● **Task prompt**
Could you find every line in the records below that contains the word "anchor" and copy it?

● **Exercise data**
• • •

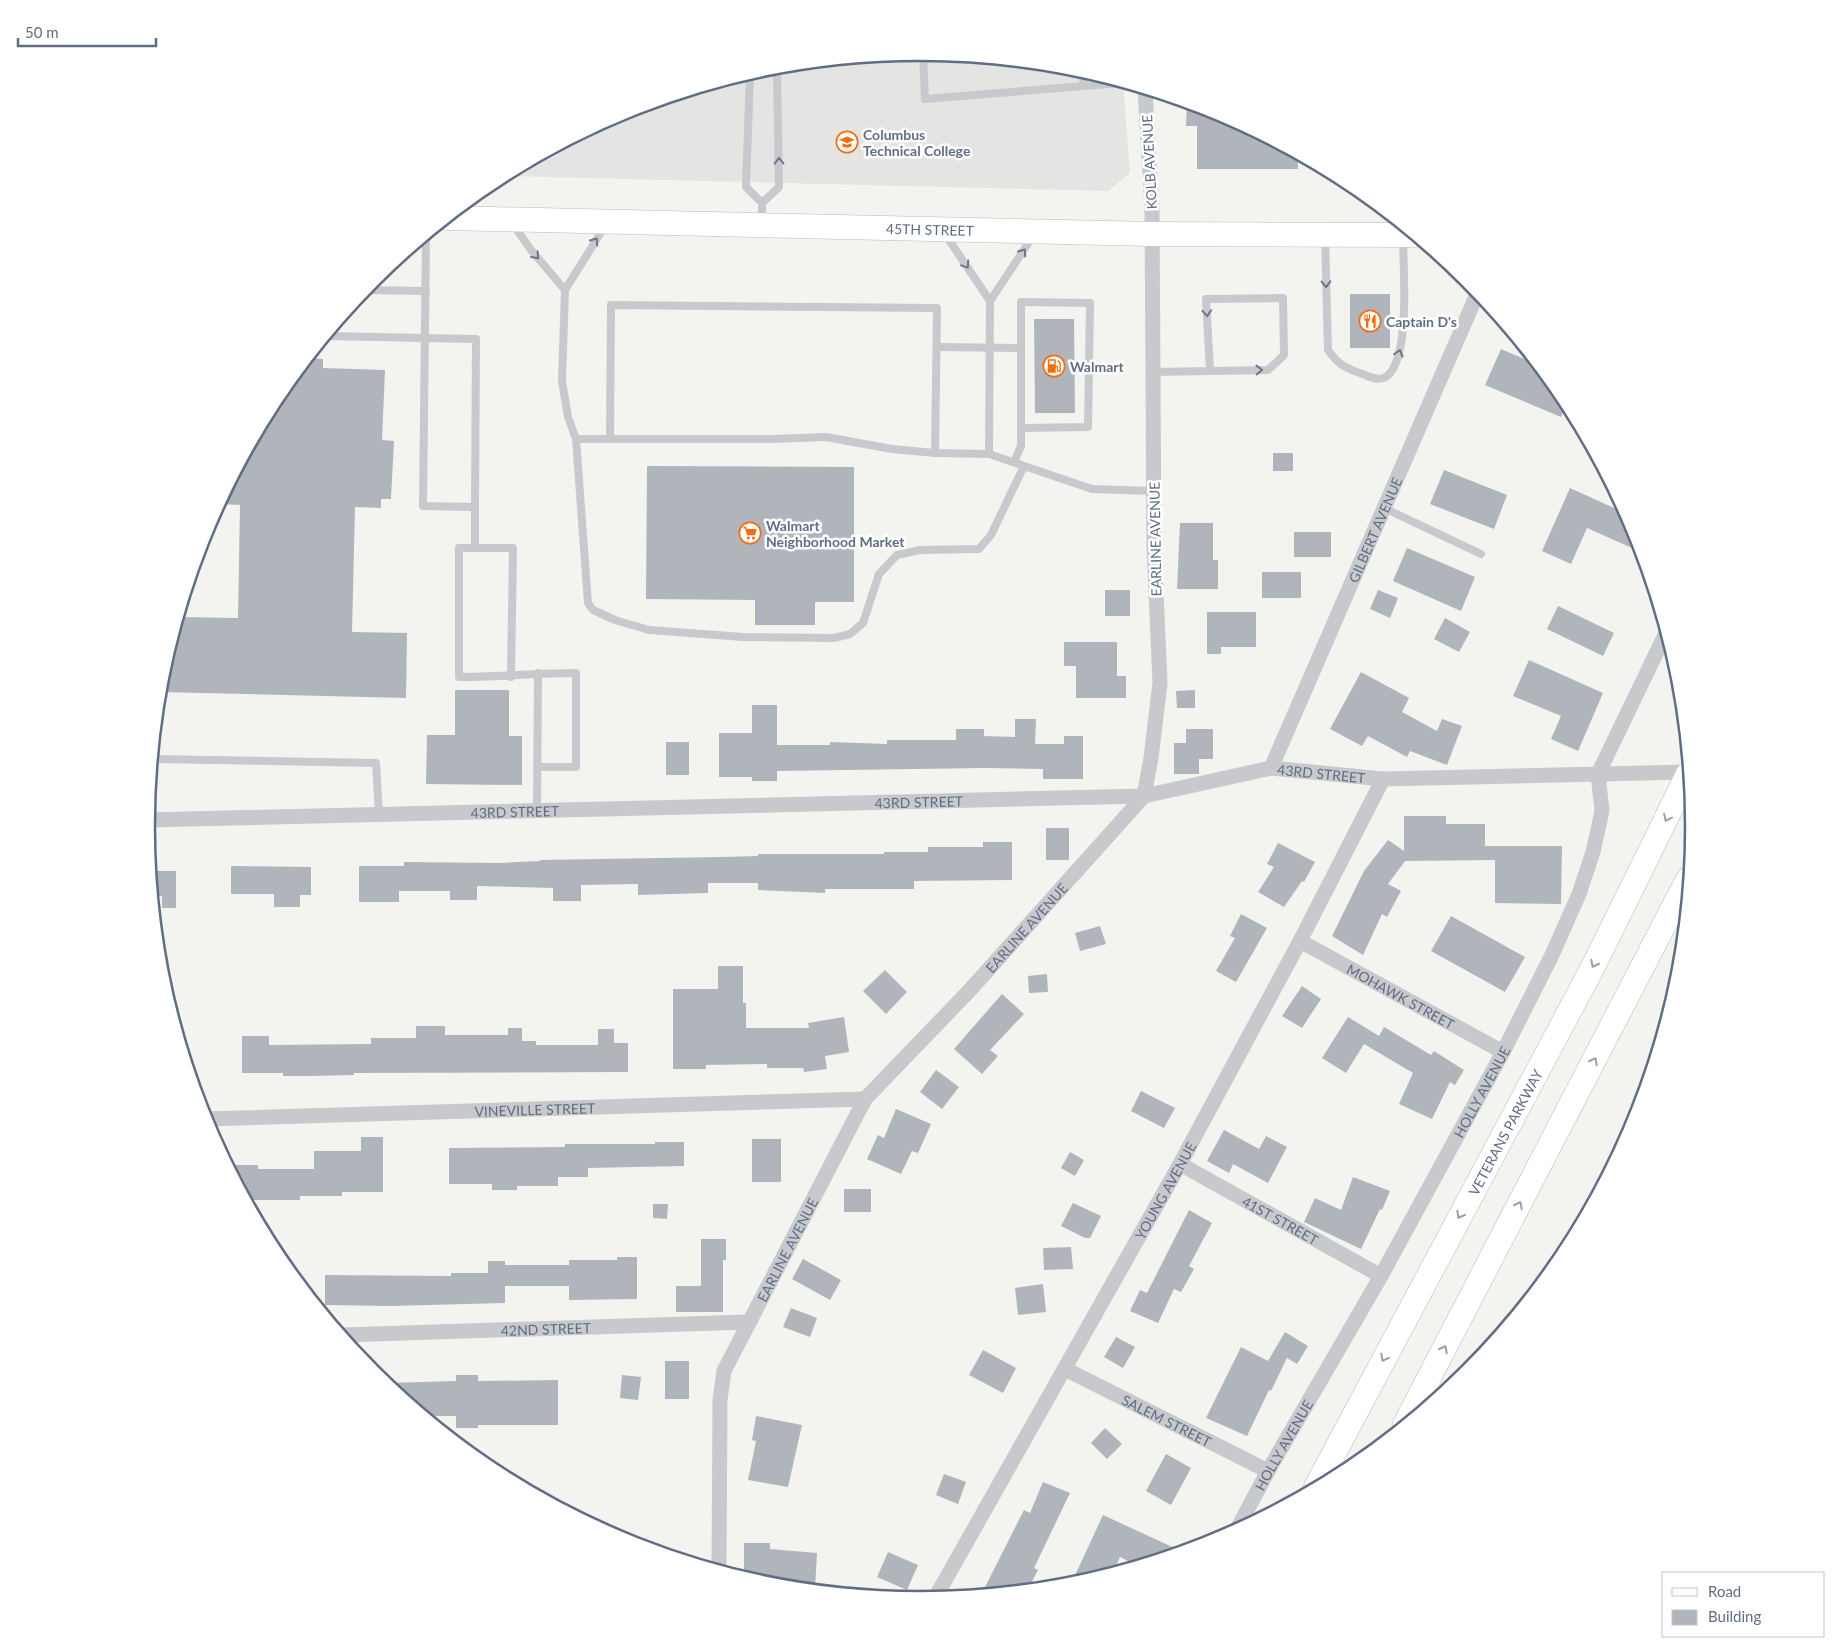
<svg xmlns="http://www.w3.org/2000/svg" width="1840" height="1652" font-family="Lato,sans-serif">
<rect width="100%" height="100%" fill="#f3f4ef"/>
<!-- built -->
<path fill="#e4e4e3" d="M920 53 1071 67 1123 83 1130 173 1108 191 503 176 624 111 769 67Z"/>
<!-- building -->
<g fill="#b0b5bc">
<path d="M1187 102 1216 111 1298 155V169H1197V126H1186Z"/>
<rect x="1350" y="294" width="40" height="54"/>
<path d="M1034 319H1074L1075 413H1035Z"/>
<path d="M1501 349 1536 364 1567 403 1561 417 1485 385Z"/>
<path d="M308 358 323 359V368L385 370 382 440 394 441 391 499H381V508L355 507 352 632 407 633 406 698 160 692 161 675 179 617 238 618 240 505 219 504 277 396Z"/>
<rect x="1273" y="453" width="20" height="18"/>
<path d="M647 466 854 467V602H815V625H755V600L646 599Z"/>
<path d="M1444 470 1507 495 1494 529 1430 504Z"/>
<path d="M1570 488 1625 513 1635 530 1641 552 1587 528 1571 564 1542 551Z"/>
<path d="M1180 523H1213V560H1218V589H1177Z"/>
<rect x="1294" y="532" width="37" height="25"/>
<path d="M1407 548 1475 577 1461 611 1393 581Z"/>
<rect x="1262" y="572" width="39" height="26"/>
<rect x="1105" y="590" width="25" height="26"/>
<path d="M1378 590 1398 598 1390 618 1370 609Z"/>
<path d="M1558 606 1614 633 1603 656 1547 629Z"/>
<path d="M1207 612H1256V647H1221V654H1207Z"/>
<path d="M1445 618 1470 632 1459 652 1434 639Z"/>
<path d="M1064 642H1117V676H1126V698H1076V666H1064Z"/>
<path d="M1529 660 1603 693 1578 751 1551 739 1561 716 1513 696Z"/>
<path d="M1361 672 1409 698 1402 712 1437 731 1442 719 1462 726 1447 765 1410 751 1407 757 1368 736 1362 746 1330 729Z"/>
<path d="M455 690H509V736H522V785L426 784 427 735H455Z"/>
<path d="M1195 690V708H1177L1176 691Z"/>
<path d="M752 705H777V745H830V742L887 744V740H956V729H984V736L1015 737V719H1036L1035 744H1064V736H1083V779H1043V769L984 768 777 771V781H752V777H719V733H752Z"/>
<path d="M1186 729H1213V759H1199V774H1174V743H1186Z"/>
<rect x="666" y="742" width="23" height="33"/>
<path d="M1404 816H1446V824H1485V846H1562L1561 904 1495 903V860L1405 861 1388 884 1401 891 1387 917 1382 914 1363 955 1332 936 1364 871 1388 840 1404 851Z"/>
<rect x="1046" y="828" width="23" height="32"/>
<path d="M983 842H1012V880L914 881V889H825V893L758 890V883H708V893L638 895V884L581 885V901H553V888L477 886V900H450V891H399V902H359V866H404V862L499 863 540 861V860L721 857 758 856V854H884V852H928V847H983Z"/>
<path d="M1278 843 1315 862 1304 882 1302 881 1284 907 1258 892 1274 867 1267 864Z"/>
<path d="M231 866 311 867V895H300V907H274V894H231Z"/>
<path d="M151 871H176V908H162V896H153Z"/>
<path d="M1241 914 1267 928 1236 982 1216 971 1235 938 1230 936Z"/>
<path d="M1451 916 1525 957 1505 992 1431 951Z"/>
<path d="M1100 926 1106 944 1080 951 1075 933Z"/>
<path d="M718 966H743V1003H746V1028H809L808 1023 844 1017 849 1052 825 1056 827 1069 804 1072 803 1068H767V1064L706 1065V1069H673V989H718Z"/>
<path d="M885 970 907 992 886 1014 863 991Z"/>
<path d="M1047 974 1048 992 1029 993 1028 976Z"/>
<path d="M1302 986 1321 999 1302 1028 1282 1016Z"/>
<path d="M1002 994 1024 1014 990 1050 998 1056 982 1074 954 1049Z"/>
<path d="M1348 1017 1379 1036 1384 1027 1431 1055 1434 1051 1464 1070 1455 1085 1450 1082 1432 1119 1399 1104 1413 1073 1364 1044 1346 1073 1322 1058Z"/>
<path d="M416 1026H445V1035H508V1028H522V1041H536V1045H598V1029H614V1043H628V1072L354 1073V1075L311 1076H283V1073H242V1036H269V1045L371 1044V1038H416Z"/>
<path d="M936 1070 959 1087 942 1109 920 1092Z"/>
<path d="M1141 1091 1175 1108 1164 1128 1131 1111Z"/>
<path d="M896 1109 931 1124 918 1153 912 1151 901 1174 867 1159 878 1135 884 1138Z"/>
<path d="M1224 1130 1259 1149 1266 1136 1287 1147 1268 1183 1233 1164 1229 1173 1207 1161Z"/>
<path d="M361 1137H383V1192H342V1196H300V1200H247L228 1165H258V1169H314V1151H361Z"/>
<rect x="752" y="1139" width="29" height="43"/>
<path d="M655 1142H684V1166L588 1168V1177H558V1186H517V1190H492V1184H449V1148L565 1147V1144H655Z"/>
<path d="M1070 1152 1084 1160 1075 1176 1061 1168Z"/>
<path d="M1353 1177 1390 1191 1382 1210 1380 1209 1361 1249 1304 1222 1315 1198 1341 1210Z"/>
<rect x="844" y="1189" width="27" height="23"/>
<path d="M1073 1203 1101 1216 1090 1238H1085L1061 1226Z"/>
<path d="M653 1204H668L667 1219 653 1218Z"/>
<path d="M1189 1210 1212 1223 1189 1266 1194 1269 1181 1292 1174 1289 1158 1323 1130 1311 1140 1290 1147 1293Z"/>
<path d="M701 1239H726V1260H723V1312H676V1286H701Z"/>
<path d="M1071 1247 1073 1269 1044 1270 1043 1248Z"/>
<path d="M617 1257H637V1299L569 1300V1286H505V1303L390 1306 325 1305V1275L451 1276V1273H488V1261H505V1265H569V1260H617Z"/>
<path d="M803 1259 841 1280 830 1300 792 1279Z"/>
<path d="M1043 1284 1046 1312 1018 1315 1015 1288Z"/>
<path d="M791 1308 817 1318 810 1337 783 1327Z"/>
<path d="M1285 1332 1308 1346 1297 1364 1287 1358 1271 1391 1269 1390 1247 1436 1206 1418 1241 1347 1268 1361Z"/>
<path d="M1116 1337 1135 1347 1123 1368 1104 1357Z"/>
<path d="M983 1350 1016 1368 1003 1393 969 1375Z"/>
<rect x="665" y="1361" width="24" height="38"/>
<path d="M456 1375H478V1381L558 1380V1425H478V1428H456V1416H425L386 1383 456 1381Z"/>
<path d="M622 1375 641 1377 638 1400 620 1398Z"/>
<path d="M756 1416 802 1425 788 1487 748 1480 756 1441 752 1440Z"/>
<path d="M1105 1428 1122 1444 1107 1459 1091 1443Z"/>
<path d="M1166 1454 1191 1468 1171 1505 1146 1491Z"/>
<path d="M944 1474 966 1482 958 1504 936 1495Z"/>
<path d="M1043 1482 1070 1493 1034 1568 1038 1570 1028 1589 982 1593 1024 1510 1030 1513Z"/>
<path d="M1103 1515 1181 1551 1136 1565 1120 1557 1113 1572 1071 1584Z"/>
<path d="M744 1543H770V1549L817 1553 815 1589 769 1585 744 1577Z"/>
<path d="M888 1552 918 1565 907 1590 877 1577Z"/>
</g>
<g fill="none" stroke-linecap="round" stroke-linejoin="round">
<!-- primary casing -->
<g stroke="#b7babe" stroke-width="25">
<g id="primary">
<path id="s11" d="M448 218 1152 234 1414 235"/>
<path d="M1405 1424 1688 879"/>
<path id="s12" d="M1316 1487 1593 967 1688 774"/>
</g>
</g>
<!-- service -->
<g stroke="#c7c9cd" stroke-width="8">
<path d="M923 53 925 99 1121 83"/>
<path d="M1082 71 1084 86"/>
<path d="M750 73 746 187 762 203V222"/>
<path d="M762 203 779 187 777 72 780 66"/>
<path d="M512 223 531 250 565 290"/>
<path d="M605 226 565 290 562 381 568 417 576 439H772L826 437 892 449 935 453 989 454 1092 489 1153 491"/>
<path d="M945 234 990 301"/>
<path d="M1325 237 1328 350C1340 367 1347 368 1365 375 1372 378 1380 381 1387 376 1411 357 1403 268 1403 237"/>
<path d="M364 290 426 291"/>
<path d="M326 336 476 339 475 507 423 506 426 235"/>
<path d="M937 347 1021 348V302L1090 303 1088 427 1021 428V446L1014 462"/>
<path d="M1021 348V428"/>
<path d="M1153 372 1268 370 1284 355 1283 298 1206 299 1210 371"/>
<path d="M610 438 611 305 937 308 935 453"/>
<path d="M576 439 588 603 593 610 615 620 649 630 743 637 834 638 850 634 863 623 879 574 897 555 920 550 979 549 991 535 1024 466"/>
<path d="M989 454 990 301 1033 236"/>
<path d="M475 507V548"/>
<path d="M1384 508 1481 554"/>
<path d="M511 677 513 548H459V677C498 677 537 673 576 673V767H538"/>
<path d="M153 759 376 763 379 814"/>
<path d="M537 811 538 673"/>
</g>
<!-- minor -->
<g stroke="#c7c9cd" stroke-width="15">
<path id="s1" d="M1271 768 1478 292"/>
<path id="s2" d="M147 820 1144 796 1271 768 1383 779 1688 772"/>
<path id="s3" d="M1300 941 1503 1052"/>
<path id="s4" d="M204 1119 865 1099"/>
<path id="s5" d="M1180 1164 1381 1276"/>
<path id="s6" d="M342 1335 748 1322"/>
<path id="s7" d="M1065 1369 1268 1471"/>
<path id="s8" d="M1237 1529 1268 1471 1381 1276 1503 1052 1552 955 1579 894 1593 852 1602 811 1598 774 1666 633"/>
<path id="s9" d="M719 1569 720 1400 724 1371 865 1099 969 991 1144 796 1151 758 1160 683 1154 547 1152 209 1145 90"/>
<path id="s10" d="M935 1598 1180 1164 1300 941 1383 779"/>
</g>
<!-- primary -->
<use href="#primary" stroke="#fff" stroke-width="24"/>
</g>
<!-- one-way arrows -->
<defs><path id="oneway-chevron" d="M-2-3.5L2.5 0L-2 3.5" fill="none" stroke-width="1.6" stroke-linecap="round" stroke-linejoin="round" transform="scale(1.25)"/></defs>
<g stroke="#6a768a">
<use href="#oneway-chevron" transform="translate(779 161) rotate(-91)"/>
<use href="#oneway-chevron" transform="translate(595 241) rotate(-55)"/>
<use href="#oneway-chevron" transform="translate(1023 252) rotate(-55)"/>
<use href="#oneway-chevron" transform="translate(536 256) rotate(48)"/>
<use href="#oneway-chevron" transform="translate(966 265) rotate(56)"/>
<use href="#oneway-chevron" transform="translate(1326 284) rotate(89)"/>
<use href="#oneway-chevron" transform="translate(1207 313) rotate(86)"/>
<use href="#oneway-chevron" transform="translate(1399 353) rotate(-74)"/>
<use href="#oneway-chevron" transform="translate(1259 370) rotate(-1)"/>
</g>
<g stroke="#98a0ae">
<use href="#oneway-chevron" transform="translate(1667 818) rotate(116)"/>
<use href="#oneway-chevron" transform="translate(1594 964) rotate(117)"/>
<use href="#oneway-chevron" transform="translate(1594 1061) rotate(-63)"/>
<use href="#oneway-chevron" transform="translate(1519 1205) rotate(-63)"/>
<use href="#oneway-chevron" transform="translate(1460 1215) rotate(118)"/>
<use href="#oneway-chevron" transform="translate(1444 1349) rotate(-63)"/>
<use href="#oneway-chevron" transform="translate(1384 1358) rotate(118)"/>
</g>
<!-- icons -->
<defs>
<g id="university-ring" transform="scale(1.125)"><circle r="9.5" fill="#fff" stroke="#f46d0f" stroke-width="1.5"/><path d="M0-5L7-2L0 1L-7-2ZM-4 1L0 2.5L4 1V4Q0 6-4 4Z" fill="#f46d0f"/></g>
<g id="restaurant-ring" transform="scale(1.125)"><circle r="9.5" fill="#fff" stroke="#f46d0f" stroke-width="1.5"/><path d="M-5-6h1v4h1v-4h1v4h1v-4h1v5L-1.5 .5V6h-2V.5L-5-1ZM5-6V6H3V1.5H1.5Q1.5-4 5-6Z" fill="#f46d0f"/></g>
<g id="fuel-ring" transform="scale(1.125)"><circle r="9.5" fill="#fff" stroke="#f46d0f" stroke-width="1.5"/><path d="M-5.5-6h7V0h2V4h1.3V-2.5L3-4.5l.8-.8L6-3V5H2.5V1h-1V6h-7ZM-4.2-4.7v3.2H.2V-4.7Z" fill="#f46d0f"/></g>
<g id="supermarket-ring" transform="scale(1.125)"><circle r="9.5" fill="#fff" stroke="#f46d0f" stroke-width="1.5"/><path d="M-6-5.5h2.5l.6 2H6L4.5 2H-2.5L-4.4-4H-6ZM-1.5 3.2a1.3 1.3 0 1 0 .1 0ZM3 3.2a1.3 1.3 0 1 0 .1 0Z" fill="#f46d0f"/></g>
</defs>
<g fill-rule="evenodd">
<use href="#university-ring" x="847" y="142"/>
<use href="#restaurant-ring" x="1370" y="321"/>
<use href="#fuel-ring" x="1054" y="366"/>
<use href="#supermarket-ring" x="750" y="533"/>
</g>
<g text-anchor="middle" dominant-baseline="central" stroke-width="5" stroke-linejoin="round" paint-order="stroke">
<!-- poi labels -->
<g font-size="14" font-weight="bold" fill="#606d83" stroke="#fff" text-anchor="start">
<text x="863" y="134">Columbus<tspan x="863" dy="16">Technical College</tspan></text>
<text x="1386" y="321">Captain D's</text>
<text x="1070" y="366">Walmart</text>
<text x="766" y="525">Walmart<tspan x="766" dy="16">Neighborhood Market</tspan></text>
</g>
<!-- street labels -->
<g font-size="14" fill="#606d83" stroke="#fff">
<text transform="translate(1149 162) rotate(-93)">KOLB AVENUE</text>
<text stroke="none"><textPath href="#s11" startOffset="482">45TH STREET</textPath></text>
<text stroke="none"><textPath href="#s1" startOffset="260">GILBERT AVENUE</textPath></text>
<text transform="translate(1155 539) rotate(-91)">EARLINE AVENUE</text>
<text stroke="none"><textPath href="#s2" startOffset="1178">43RD STREET</textPath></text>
<text stroke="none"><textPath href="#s2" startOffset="772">43RD STREET</textPath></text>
<text stroke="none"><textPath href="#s2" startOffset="368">43RD STREET</textPath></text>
<text stroke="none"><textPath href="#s9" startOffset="740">EARLINE AVENUE</textPath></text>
<text stroke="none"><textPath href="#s3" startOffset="115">MOHAWK STREET</textPath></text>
<text stroke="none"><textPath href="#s8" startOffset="501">HOLLY AVENUE</textPath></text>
<text stroke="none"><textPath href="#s4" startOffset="331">VINEVILLE STREET</textPath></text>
<text stroke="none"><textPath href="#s12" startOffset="402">VETERANS PARKWAY</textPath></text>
<text stroke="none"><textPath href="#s10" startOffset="468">YOUNG AVENUE</textPath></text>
<text stroke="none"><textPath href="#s5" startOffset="115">41ST STREET</textPath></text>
<text stroke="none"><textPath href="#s9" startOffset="335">EARLINE AVENUE</textPath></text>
<text stroke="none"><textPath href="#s6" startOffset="204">42ND STREET</textPath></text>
<text stroke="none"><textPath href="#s7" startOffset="114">SALEM STREET</textPath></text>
<text stroke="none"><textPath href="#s8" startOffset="96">HOLLY AVENUE</textPath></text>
</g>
</g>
<!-- crop -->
<path d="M0 0H1840V1652H0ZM155 826a765 765 0 1 1 1530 0a765 765 0 1 1-1530 0Z" fill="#fff" fill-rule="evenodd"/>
<path fill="none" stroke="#606d83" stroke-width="2.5" d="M155 826a765 765 0 1 1 1530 0a765 765 0 1 1-1530 0Z"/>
<!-- legend -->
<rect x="1662" y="1572" width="162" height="65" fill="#ffffff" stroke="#bfc5cd"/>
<rect x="1672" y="1588" width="25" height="8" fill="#ffffff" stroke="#bfc5cd"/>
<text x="1708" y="1597" font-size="15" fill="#606d83">Road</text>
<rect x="1672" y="1610" width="25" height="15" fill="#b0b5bc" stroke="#bfc5cd"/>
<text x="1708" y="1622" font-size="15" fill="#606d83">Building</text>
<!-- scale -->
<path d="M18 38v8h138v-8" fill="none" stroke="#606d83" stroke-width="2.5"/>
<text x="25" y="38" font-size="15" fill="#606d83" stroke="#ffffff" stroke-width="4" paint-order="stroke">50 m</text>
</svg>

• • •

● **Result of the exercise**
<g text-anchor="middle" dominant-baseline="central" stroke-width="5" stroke-linejoin="round" paint-order="stroke">
<g font-size="14" font-weight="bold" fill="#606d83" stroke="#fff" text-anchor="start">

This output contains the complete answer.